Donor operation and preparation ex situ
The mouse intended for donor operation receives narcosis in the above mentioned way. Afterwards, the mouse which lies on its back gets fixed with tape at its limbs to a corkboard and Isoflurane is applied via a tube to the mouse’s nose. Hereby, interim awakening of the animal can be avoided.
The operation starts with median laparotomy. The abdomen is kept open by use of two needles, fixing the peritoneum to the corkboard. The bowel gets enveloped into a moist compress and put away to the right side outside the mouse. Then the IVC and the abdominal aorta can be prepared with a cotton swab. Using 1 ml syringe and 25G needle, the Aorta is canulated and as much blood as possible is aspirated. The initially performed abdominal cut to the lower margin of the left hepatic lobe has to be extended to the sternum. Next, two more cuts have to be done along the costal arches to enable separation of the diaphragm from its costal and sternal adherence. In the following step the thorax is opened by cutting along the midaxillary line right up to the upper thorax aperture. Fixation of the sternum above the mouse’s head (e.g. with a needle holder) guarantees free access to the opened thoracic cavity. Via puncture of the IVC the heart can now be flushed with cardioplegic fluid and it stops beating. After preparation and resection of the thymus gland, the inferior vena cava and the superior vena cava (SVC) are ligated with 6/0 silk. Silk ties are placed around the right and left pulmonary vessels (RPV / LPV) to exclude the lungs. Finally, the azygos vein (AV) is ligated. The donor heart is gently detached from the surrounding tissue with blunt dissection. For anastomosis of the recipient’s abdominal aorta (AbdA) the donor’s Aorta ascendens (AscA) and pulmonary artery (PA) remain open (see fig. 2). By now the heart can be harvested by sharply dividing along the esophagus and cutting the ligated vessels. The ascending aorta is cut below the brachiocephalic artery and the main pulmonary artery is cut proximal to its bifurcation.

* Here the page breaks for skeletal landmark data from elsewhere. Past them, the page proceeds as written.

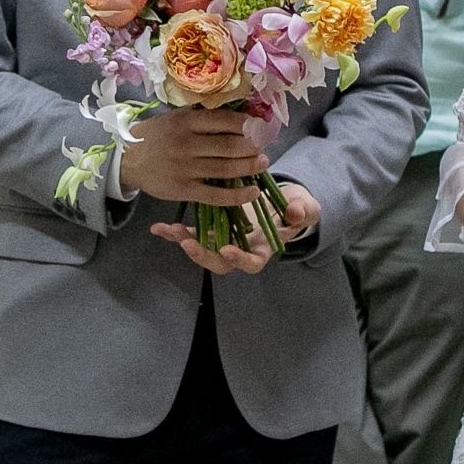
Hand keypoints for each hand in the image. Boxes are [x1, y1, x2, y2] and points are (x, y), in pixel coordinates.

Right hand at [121, 109, 266, 206]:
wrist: (128, 160)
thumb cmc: (156, 136)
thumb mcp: (175, 118)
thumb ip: (201, 118)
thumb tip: (239, 116)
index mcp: (185, 122)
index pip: (224, 120)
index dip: (247, 124)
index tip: (260, 126)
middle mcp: (186, 144)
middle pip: (230, 146)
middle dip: (253, 146)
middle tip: (264, 145)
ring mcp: (185, 169)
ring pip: (226, 169)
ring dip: (250, 167)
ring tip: (263, 162)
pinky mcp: (183, 190)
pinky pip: (215, 195)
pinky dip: (237, 195)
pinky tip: (253, 192)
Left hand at [149, 182, 313, 276]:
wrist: (281, 199)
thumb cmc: (295, 207)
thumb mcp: (305, 207)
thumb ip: (304, 212)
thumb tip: (296, 216)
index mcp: (262, 250)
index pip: (251, 263)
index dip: (240, 259)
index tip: (228, 250)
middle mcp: (240, 249)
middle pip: (219, 263)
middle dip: (203, 255)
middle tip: (189, 244)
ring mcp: (223, 239)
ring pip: (201, 248)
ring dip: (183, 241)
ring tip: (168, 231)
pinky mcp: (211, 227)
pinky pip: (191, 233)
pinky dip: (174, 231)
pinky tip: (157, 227)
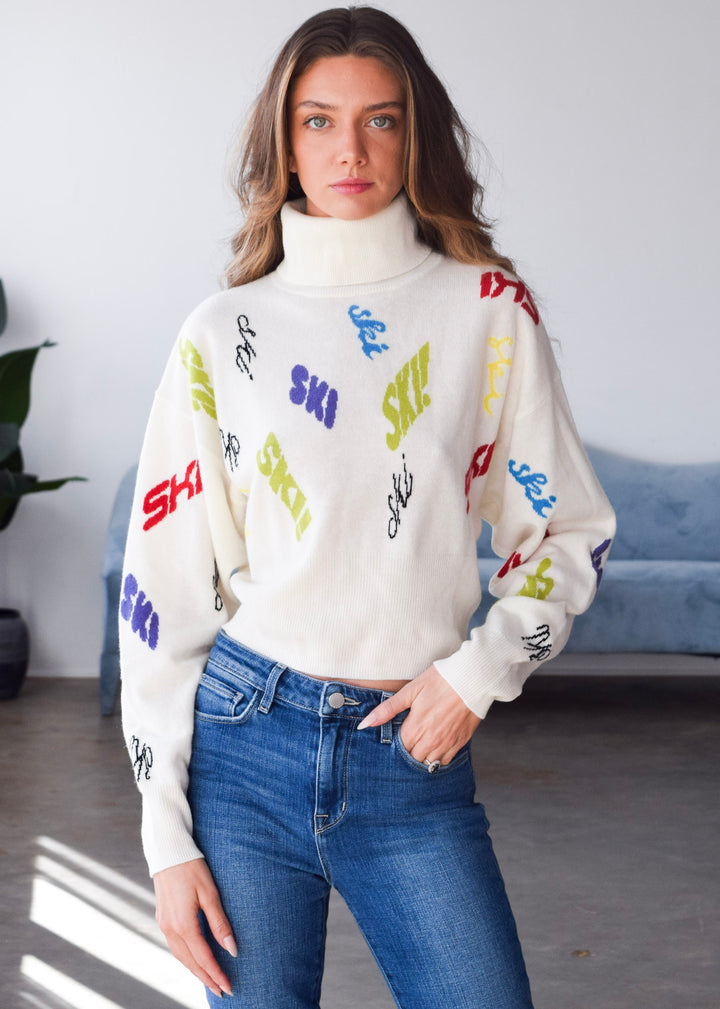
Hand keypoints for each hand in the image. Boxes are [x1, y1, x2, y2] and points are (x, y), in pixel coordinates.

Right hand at [153, 857, 235, 998]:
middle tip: (222, 991)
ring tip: (211, 980)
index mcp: (183, 925)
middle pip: (190, 962)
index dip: (217, 974)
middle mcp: (170, 929)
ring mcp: (164, 924)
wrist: (168, 851)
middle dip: (207, 978)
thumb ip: (220, 923)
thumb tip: (232, 949)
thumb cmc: (192, 869)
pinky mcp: (162, 918)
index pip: (203, 958)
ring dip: (196, 970)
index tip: (229, 987)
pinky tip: (195, 958)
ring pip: (181, 956)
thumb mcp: (210, 894)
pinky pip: (175, 946)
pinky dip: (187, 957)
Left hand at [357, 665, 480, 765]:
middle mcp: (430, 740)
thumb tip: (365, 724)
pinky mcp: (460, 743)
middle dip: (407, 751)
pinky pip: (445, 761)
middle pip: (411, 759)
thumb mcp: (410, 691)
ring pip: (428, 763)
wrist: (472, 678)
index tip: (396, 734)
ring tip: (420, 742)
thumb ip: (387, 710)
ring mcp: (446, 744)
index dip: (394, 743)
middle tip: (407, 738)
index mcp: (415, 728)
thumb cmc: (440, 680)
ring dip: (421, 756)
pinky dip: (437, 758)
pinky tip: (435, 745)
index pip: (398, 749)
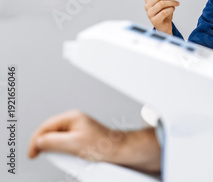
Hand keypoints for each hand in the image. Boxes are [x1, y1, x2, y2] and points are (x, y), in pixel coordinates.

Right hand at [28, 110, 161, 172]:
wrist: (118, 151)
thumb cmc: (102, 145)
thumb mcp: (72, 144)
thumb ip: (52, 142)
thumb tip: (39, 142)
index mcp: (72, 117)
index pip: (45, 126)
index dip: (36, 140)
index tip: (32, 154)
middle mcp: (75, 121)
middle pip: (50, 132)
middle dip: (44, 144)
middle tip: (40, 155)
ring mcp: (79, 129)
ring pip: (58, 139)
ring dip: (54, 148)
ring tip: (60, 157)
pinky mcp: (82, 138)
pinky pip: (66, 144)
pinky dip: (63, 151)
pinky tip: (68, 157)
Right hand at [145, 0, 179, 34]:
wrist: (164, 27)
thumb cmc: (164, 14)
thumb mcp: (164, 2)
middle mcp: (147, 5)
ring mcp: (150, 13)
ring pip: (162, 3)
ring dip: (172, 2)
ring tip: (177, 3)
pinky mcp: (154, 20)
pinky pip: (164, 12)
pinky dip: (171, 9)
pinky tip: (173, 9)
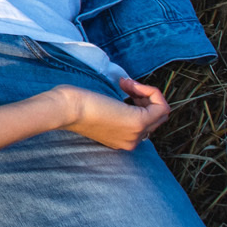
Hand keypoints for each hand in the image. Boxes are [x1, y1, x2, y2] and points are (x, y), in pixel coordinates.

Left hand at [54, 78, 169, 149]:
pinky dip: (152, 91)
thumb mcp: (100, 111)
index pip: (146, 124)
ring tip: (125, 84)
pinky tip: (131, 85)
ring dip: (147, 93)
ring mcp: (136, 133)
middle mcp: (132, 141)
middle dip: (144, 96)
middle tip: (125, 84)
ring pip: (160, 112)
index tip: (123, 88)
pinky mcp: (138, 121)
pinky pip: (162, 106)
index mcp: (121, 140)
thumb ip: (117, 111)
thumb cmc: (73, 104)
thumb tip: (132, 95)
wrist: (64, 108)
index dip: (139, 103)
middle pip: (155, 119)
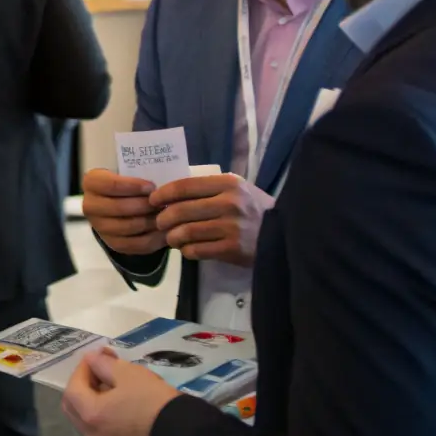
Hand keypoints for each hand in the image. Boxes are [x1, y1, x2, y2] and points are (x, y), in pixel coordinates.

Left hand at [62, 348, 178, 435]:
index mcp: (91, 415)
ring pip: (89, 424)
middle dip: (84, 387)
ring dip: (94, 405)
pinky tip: (124, 412)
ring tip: (115, 391)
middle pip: (75, 408)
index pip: (73, 387)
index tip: (97, 357)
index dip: (82, 369)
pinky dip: (106, 422)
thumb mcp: (129, 373)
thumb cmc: (153, 401)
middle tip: (101, 373)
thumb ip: (104, 364)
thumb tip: (92, 360)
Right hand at [81, 169, 165, 256]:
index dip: (133, 186)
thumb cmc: (127, 181)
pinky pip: (135, 245)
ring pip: (129, 227)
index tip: (152, 187)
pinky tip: (165, 231)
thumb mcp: (127, 171)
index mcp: (92, 183)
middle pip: (120, 208)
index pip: (111, 185)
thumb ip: (139, 173)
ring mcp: (99, 227)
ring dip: (151, 222)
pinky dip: (153, 239)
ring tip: (166, 215)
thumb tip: (160, 181)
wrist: (118, 200)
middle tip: (163, 202)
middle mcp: (90, 206)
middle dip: (145, 206)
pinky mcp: (112, 243)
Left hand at [150, 173, 273, 265]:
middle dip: (163, 219)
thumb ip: (209, 189)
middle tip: (160, 223)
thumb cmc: (254, 209)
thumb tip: (171, 194)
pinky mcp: (232, 249)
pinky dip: (186, 251)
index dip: (163, 194)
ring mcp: (231, 227)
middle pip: (180, 210)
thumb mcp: (236, 190)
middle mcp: (229, 203)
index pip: (185, 186)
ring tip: (172, 238)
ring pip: (186, 232)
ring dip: (173, 237)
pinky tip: (187, 249)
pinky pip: (197, 250)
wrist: (282, 234)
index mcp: (227, 184)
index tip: (153, 201)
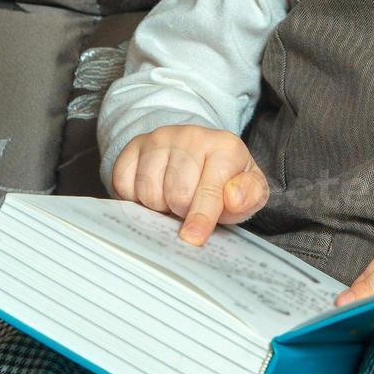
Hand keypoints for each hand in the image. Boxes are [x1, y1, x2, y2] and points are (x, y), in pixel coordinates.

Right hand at [110, 124, 268, 244]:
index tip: (192, 238)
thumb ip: (249, 197)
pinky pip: (124, 185)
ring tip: (172, 199)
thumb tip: (233, 199)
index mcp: (225, 147)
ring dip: (159, 206)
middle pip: (176, 193)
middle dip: (181, 212)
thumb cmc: (224, 178)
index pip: (210, 189)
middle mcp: (190, 135)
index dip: (201, 217)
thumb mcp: (249, 189)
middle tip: (188, 209)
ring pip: (148, 191)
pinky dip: (136, 198)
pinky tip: (154, 191)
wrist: (196, 151)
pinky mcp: (134, 146)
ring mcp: (159, 138)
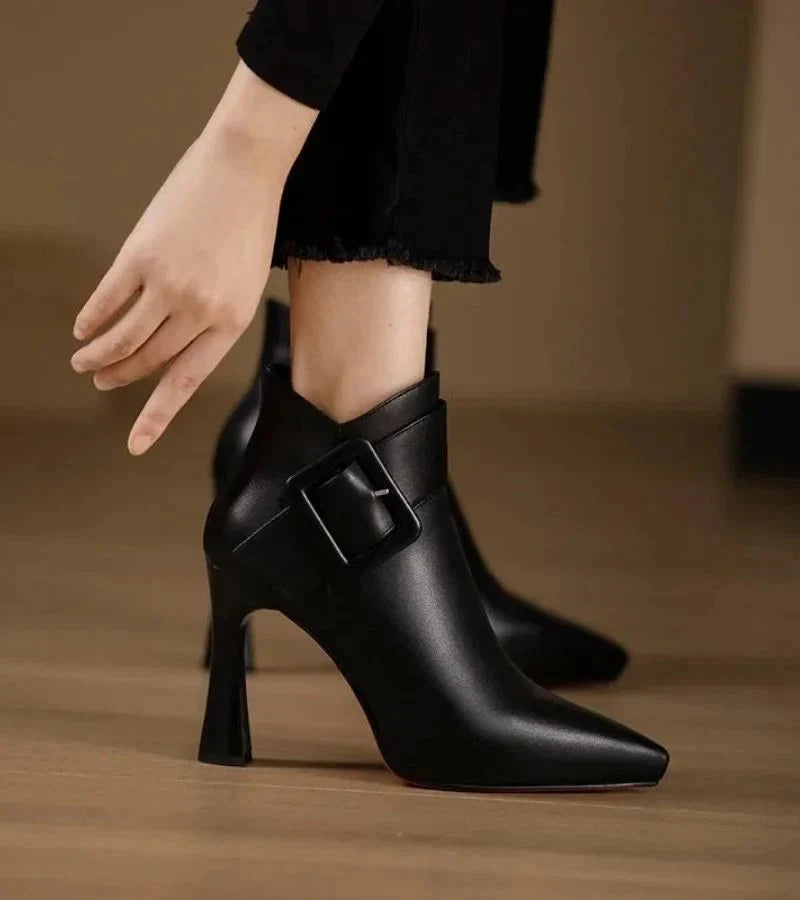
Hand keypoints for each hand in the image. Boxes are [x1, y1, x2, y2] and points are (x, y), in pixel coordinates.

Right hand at [71, 63, 315, 454]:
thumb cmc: (250, 225)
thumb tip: (173, 341)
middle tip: (100, 382)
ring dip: (98, 355)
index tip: (135, 444)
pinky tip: (82, 328)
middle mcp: (199, 311)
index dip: (157, 415)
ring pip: (123, 337)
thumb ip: (213, 317)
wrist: (245, 167)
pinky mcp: (141, 256)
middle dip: (121, 376)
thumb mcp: (246, 283)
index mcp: (231, 322)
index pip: (185, 381)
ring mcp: (168, 284)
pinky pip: (108, 299)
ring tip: (82, 363)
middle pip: (148, 360)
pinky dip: (92, 318)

Preparation of the pulmonary trunk and the Pars ascendens aortae has to be performed ex situ. Both of them are piggybacked on a curved pair of pincers and cut with a micro-surgical pair of scissors. Hereby you get two homogeneous and relatively long vessel stumps that enable easy implantation during the recipient operation. Until this moment the cardiac graft has to be stored in 4°C cold cardioplegic solution (e.g. Bretschneider’s cardioplegic solution, Kohler Chemie, Alsbach, Germany).